A fountain rebuilt as light and faces. Crown Fountain, opened in July 2004 in Chicago’s Millennium Park, was designed by the Spanish artist Jaume Plensa and executed by Krueck + Sexton Architects. It abandons the basin-and-jet vocabulary of older fountains for something closer to a pair of inhabited lanterns: two glass brick towers, fifty feet tall, set at either end of a black granite reflecting pool. The pool measures 48 by 232 feet, yet holds water only a fraction of an inch deep, so it reads less as a basin than as a polished black plane that doubles the towers and the sky above the Loop.
Material and structure
The towers are not solid walls but assemblies of glass. L. E. Smith Glass Company produced 22,500 hand-poured blocks of white glass, chosen over the usual green for image clarity, each block thin enough to avoid distortion. These are held in stacked steel grids, 44 to a tower, refined until the metalwork goes virtually invisible. Krueck + Sexton engineered a stainless steel T-frame to carry the fifty-foot walls and resist wind, transferring load to the base in a zigzag pattern. Behind the inward faces sit over a million LEDs, two inches off the glass, displaying digital video of roughly a thousand Chicago residents in random rotation, each face shown for five minutes.
How it reads in the city
Exempt from Grant Park’s Montgomery Ward height restrictions because it is classified as art, the fountain stakes a deliberately vertical claim. Plensa’s enduring theme is dualism: two faces, two towers, conversing across the water. Water spills down the facades and, from a recessed nozzle twelve feet up, appears to spout from each puckered mouth, knowingly reminiscent of the gargoyle.

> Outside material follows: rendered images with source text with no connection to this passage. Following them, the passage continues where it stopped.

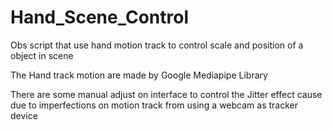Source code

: # Hand_Scene_Control
 Obs script that use hand motion track to control scale and position of a object in scene
 
 The Hand track motion are made by Google Mediapipe Library 
 
 There are some manual adjust on interface to control the Jitter effect cause due to imperfections on motion track from using a webcam as tracker device
 
 
 
 
 
 
 
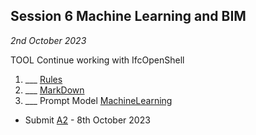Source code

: ## Session 6 Machine Learning and BIM

*2nd October 2023*

TOOL Continue working with IfcOpenShell
1. ___ [Rules](/41934/Concepts/Rules)
1. ___ [MarkDown](/41934/Concepts/MarkDown)
1. ___ Prompt Model [MachineLearning](/41934/Concepts/MachineLearning)

* Submit [A2](/41934/Assignments/A2) - 8th October 2023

The tradition, made interactive
Here the wishing-fountain lineage is inverted. Where Chicago’s Buckingham Fountain is fenced and Lorado Taft’s are moated, Crown Fountain issues an open invitation to touch. The water operates May through October at a depth measured in fractions of a millimeter, and within hours of opening it became a children’s water park, a civic cooling place on summer heat days. Plensa has noted that future generations may update the faces to reflect a changing humanity, keeping the work, like any living fountain, in slow conversation with the city it mirrors.